Sensory evaluation. Sample 1 (20% roasted buckwheat)—OI* 3. Sample 2 (30% roasted buckwheat)—OI 3. Sample 3 (2 g L−1 boiled coffee)—OI 2. Sample 4 (4 g L−1 boiled coffee)—OI 2. *OI the overall impression

The cider-like taste was influenced by yeast metabolism, especially in Safale-04 yeasts, which optimal fermentation temperature is 18–20 °C. As experiment was provided in summer the temperature of fermentation was higher, respectively 23–25 °C. Higher fermentation temperatures stimulate the formation of acetaldehyde, which produces the green apple flavour found in our beverage. Therefore, changing the temperature could be an effective way to get rid of acetaldehyde [22]. In future investigations, it is needed to perform a primary fermentation at a lower temperature with bottom-fermented yeast.

The body of every sample of the beer was thin/watery without carbonation and bitterness. Ceccaroni et al. [10] made caramelised and dark rice beer and obtained a malty profile and an amber beer. The body score was not particularly high, despite the presence of special rice malts [10]. Mayer et al. [9] reported that the malted rice beer had the relatively flat character. Flavour attributes were in a low range [9]. Gluten-free grains had flat body and do not have much carbonation. The weak hop flavour and foam stability influenced by the fat content of the millet (2–5%) [13, 23]. The presence of lipoxygenase, which accounts for 40.1–47.4% of the total fatty acids of millet, leads to the foam and flavour instability of beverages [16].

Foam height and stability

All samples had almost no foam, as it can be seen in Table 3. They were small or large bubbles that quickly disappeared. High amount of lipoxygenase in millet and the absence of protease were affected foam stability. Proteins, which are not cleaved by proteases, affect the formation and stability of beer foam, as it is formed by the interaction of medium molecular weight proteins and carbon dioxide [24]. During malting, malt proteins are broken down by proteases into smaller peptides that contribute to foam formation [25]. In the case of millet beverages, the proteins were not broken down, so that no foam formed. Mayer et al. [9] reported that rice malt beers had coarse foam, which rapidly collapsed. Compared results lead to the conclusion that using of gluten-free grains for beer production requires the application of foaming agents.

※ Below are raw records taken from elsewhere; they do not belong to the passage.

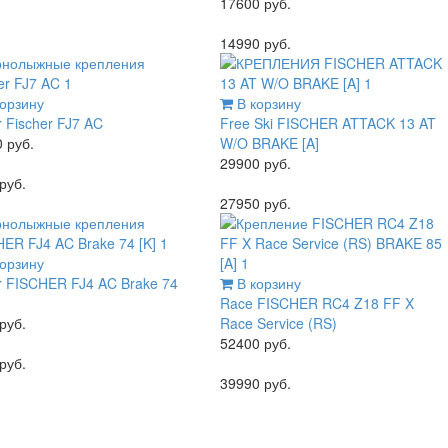
17600 руб.
14990 руб.
орзину
В корзину
r
Fischer FJ7 AC
Free Ski
FISCHER ATTACK 13 AT
 руб.
W/O BRAKE [A]
29900 руб.
руб.
27950 руб.
орзину
r
FISCHER FJ4 AC Brake 74
В корзину
Race
FISCHER RC4 Z18 FF X
руб.
Race Service (RS)
52400 руб.
руб.
39990 руб.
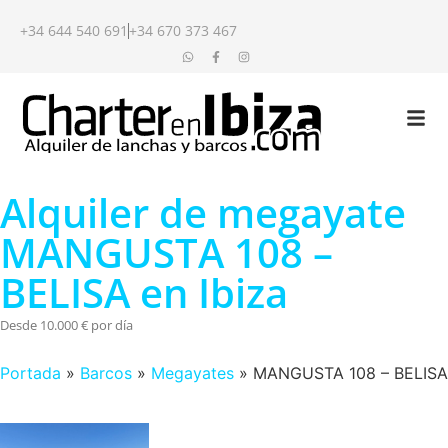
+34 644 540 691
+34 670 373 467
Alquiler de megayate
MANGUSTA 108 –
BELISA en Ibiza
Desde 10.000 € por día
Portada
»
Barcos
»
Megayates
»
MANGUSTA 108 – BELISA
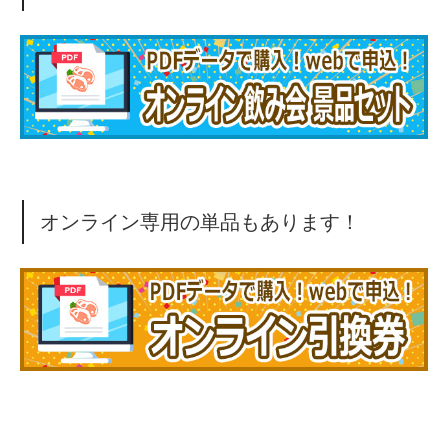
オンライン専用の単品もあります！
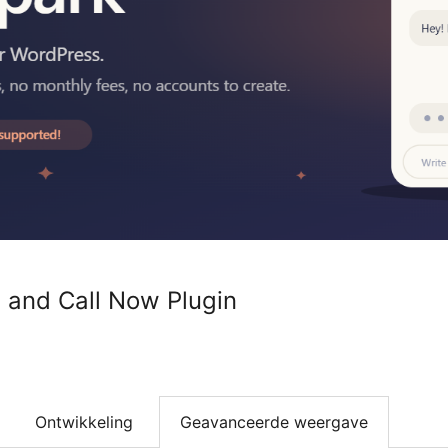
 and Call Now Plugin
Ontwikkeling
Geavanceerde weergave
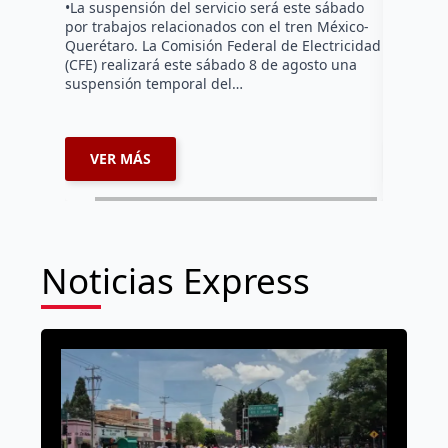
hicieron 
•La suspensión del servicio será este sábado
Federal d
por trabajos relacionados con el tren México-
falta de e
Querétaro. La Comisión Federal de Electricidad
localida
(CFE) realizará este sábado 8 de agosto una
suspensión temporal del…
VER MÁS
VER 
Noticias Express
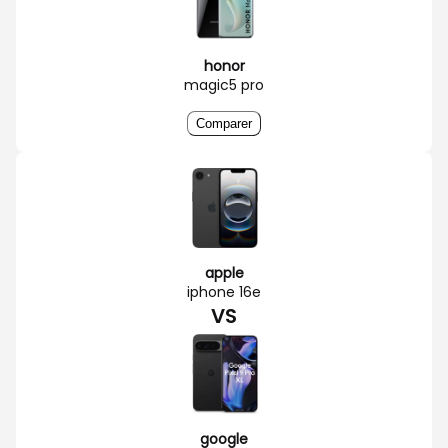
honor
magic5 pro
Comparer
apple
iphone 16e
VS
google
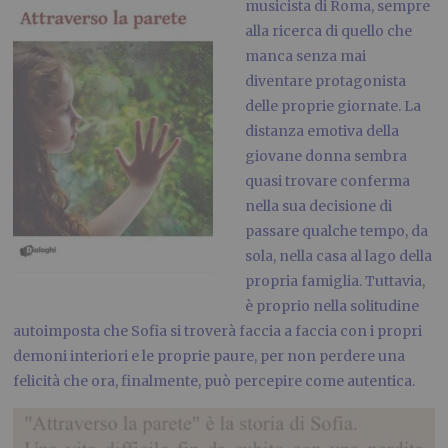
musicista di Roma, sempre
alla ricerca di quello che
manca senza mai
diventare protagonista
delle proprie giornate. La
distanza emotiva della
giovane donna sembra
quasi trovare conferma
nella sua decisione di
passare qualche tempo, da
sola, nella casa al lago della
propria famiglia. Tuttavia,
è proprio nella solitudine
autoimposta che Sofia si troverà faccia a faccia con i propri
demoni interiori e le proprie paure, per non perdere una
felicità che ora, finalmente, può percepire come autentica.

Table 3 Foam height and stability

pH measurements

All beer samples (Table 4) were below the optimal pH for most beers, but sour ales can have a pH as low as 3.0. There are some sour beer styles such as Belgian Lambic, which are exposed to wild yeasts and bacteria that produce the flavour of cider. Belgian Lambic is a cloudy, non-carbonated, tangy sour drink similar to ours. Mayer et al. [9] reported pH values of 4.21–4.24 for malted rice beer, which is the optimal pH for most beer styles. Afterwards, Ceccaroni et al. [10] made caramelised and dark rice beer with the pH values of 3.9 ± 0.1, which is a little higher value than our 20% and 30% buckwheat samples had, respectively, 3.75 ± 0.07 and 3.8 ± 0.06. Coffee lowered down pH of the beer, which is seen in sample 1 (2 g L−1) and sample 2 (4 g L−1), respectively, 3.5 ± 0.03 and 3.3 ± 0.08.

Table 4 pH measurements

All ingredients and beer samples did not contain gluten, unlike the barley beer that was bought from a shop for comparison. The alcohol contents of the gluten-free beers were in an estimated range 2.8 ± 0.2% ABW. All beverage samples were sour, without foam, with cider taste and flavour. Sample 2 with 30% of roasted buckwheat showed the best taste and coloration results. While previous research has focussed on beer production with malted gluten-free grains, these results demonstrate that unmalted gluten-free grains can also be used with addition of enzymes to fully saccharify the wort. This new product can be presented as more comparable to cider than beer. As this work aims to produce gluten-free beer, fermentation conditions and filtering methods must be optimised in further research. The production of gluten-free beer provides an opportunity to attract new customers with gluten intolerance. Imperfect competition is a great advantage for manufacturers.